2 Replies Latest reply on Jul 6, 2011 2:40 PM by Joe The Engineer

    Using Excel VBA to save PDF file as a text (plain) file?

    Unprintable Color

      I'm using 8.0 Acrobat Pro.

       

      Third party apps are not an option (I'm restricted from installing anything on my office PC).

       

      I could simply save each PDF manually, but given the number of files this would not be practical.

       

      The text it will output does not have to be pretty by any means (and I'm aware it won't be).

       

      As long as I can get the PDF files in a text file format, there would be no further obstacles for me - because I would then be able to get Excel to gather-import all the data and consolidate-clean-organize everything accordingly at that point.

       

      What's in these PDF files are simply names, numbers, and email addresses (basic office text type data stuff simple).

       

      I wish to save them all as text files, and then use Excel to suck all the data from those newly created text files and consolidate-organize them accordingly.

       

      The VBA module I've seen referrenced around the web is the following beneath; however, I am having no luck with it.

       

       

       

      I keep getting the error message:

      ActiveX component can't create object or  return reference to this object (Error 429)

       

      I am running Microsoft Office 2010 | Excel (and using Adobe Acrobat Pro 8.0).

       

      Any help is extremely appreciated.

       

      Here is the VB code in Excel I'm having trouble with:  What this is supposed to do is simply find the specified PDF file and save it as a Plain Txt File.

       

       

      Sub Convert_PDF_To_Text_File()

      '---------------------------------

      Dim AcroXApp As Object

      Dim AcroXAVDoc As Object

      Dim AcroXPDDoc As Object

       

      Set AcroXApp = CreateObject("AcroExch.App")

      AcroXApp.Hide

       

      Set AcroXAVDoc = CreateObject("AcroExch.AVDoc")

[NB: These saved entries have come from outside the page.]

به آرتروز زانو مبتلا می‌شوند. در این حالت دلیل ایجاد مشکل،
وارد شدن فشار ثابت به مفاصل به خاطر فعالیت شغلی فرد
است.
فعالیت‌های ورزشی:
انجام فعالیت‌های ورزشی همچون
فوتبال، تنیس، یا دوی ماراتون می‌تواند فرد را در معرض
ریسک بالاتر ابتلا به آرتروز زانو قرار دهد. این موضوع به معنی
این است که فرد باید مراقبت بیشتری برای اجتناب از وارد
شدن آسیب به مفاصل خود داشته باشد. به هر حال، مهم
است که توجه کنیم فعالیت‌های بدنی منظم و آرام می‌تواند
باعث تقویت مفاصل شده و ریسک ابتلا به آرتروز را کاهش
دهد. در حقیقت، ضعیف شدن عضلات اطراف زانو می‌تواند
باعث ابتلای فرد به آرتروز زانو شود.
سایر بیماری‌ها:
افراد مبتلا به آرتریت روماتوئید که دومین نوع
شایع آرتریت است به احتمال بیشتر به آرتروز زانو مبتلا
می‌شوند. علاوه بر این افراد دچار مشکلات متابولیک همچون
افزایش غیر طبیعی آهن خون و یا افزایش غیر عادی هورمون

      AcroXAVDoc.Open strPDFPath, "Acrobat"

      AcroXAVDoc.BringToFront

       

      Set AcroXPDDoc = AcroXAVDoc.GetPDDoc

       

      Dim jsObj As Object

      Set jsObj = AcroXPDDoc.GetJSObject

       

      jsObj.SaveAs strOutputFile, "com.adobe.acrobat.plain-text"

       

      AcroXAVDoc.Close False

      AcroXApp.Exit

      '---------------------------------

      End Sub

        • 1. Re: Using Excel VBA to save PDF file as a text (plain) file?
          Joe The Engineer

          Have you referenced the adobe/acrobat type library in the VBA editor?  (Tools -->References ----->  Whichever type library references all that PDF junk)  I can't remember which type library it is...maybe AcroBrokerLib or maybe it's just Acrobat.  Either way, if you're not referencing it in your code, then your VB code doesn't know what to do with it.  First, I'd say try referencing the Adobe Acrobat 8.0 Type Library....

          • 2. Re: Using Excel VBA to save PDF file as a text (plain) file?
            Joe The Engineer Level 1

            one other thought is that you can create text files with a batch process inside of acrobat.  Advanced ---> Document Processing ----> Batch Processing.

             

            Choose new sequence, give it a name

             

            Step 1: Select Commands ----> Choose "execute javascript", then hit "Add."  Click on "Execute Javascript" that was just added on the right, then hit the edit button and toss in the script below that I grabbed from the javascript samples (also, if your docs have multiple pages you'll need to embed the for loop into another for loop that cycles through each page).  You'd also want to change the name of the saved txt file to the name of pdf you're doing it to.  It shouldn't be that hard, but I'm guessing you're probably alot more familiar with VBA then javascript which is why you're choosing to do it from excel.  I'm kind of in the same boat of having written a bunch of VBA, but not much javascript.  I highly recommend investing some time into learning acrobat scripting b/c VB does have it's limitations when it comes to messing with PDF's.

             

            /**

            * function to extract the text content of the current page and save to a file.

            */

             

            try  {

            var p = this.pageNum;

            var n = this.getPageNumWords(p);

            app.alert("Number of words in the page: " + n);

             

            var str = "";

            for(var i=0;i<n;i++) {

            var wd = this.getPageNthWord(p, i, false);  

            if(wd != "") str = str + wd;  

            }

             

            // save the string into a data object

            this.createDataObject("whatever.txt",str); 

             

            // pop up a file selection box to export the data

            this.exportDataObject("whatever.txt");

             

            // clean up

            this.removeDataObject("whatever.txt");

             

            } catch (e)  { 

            app.alert(e)

            };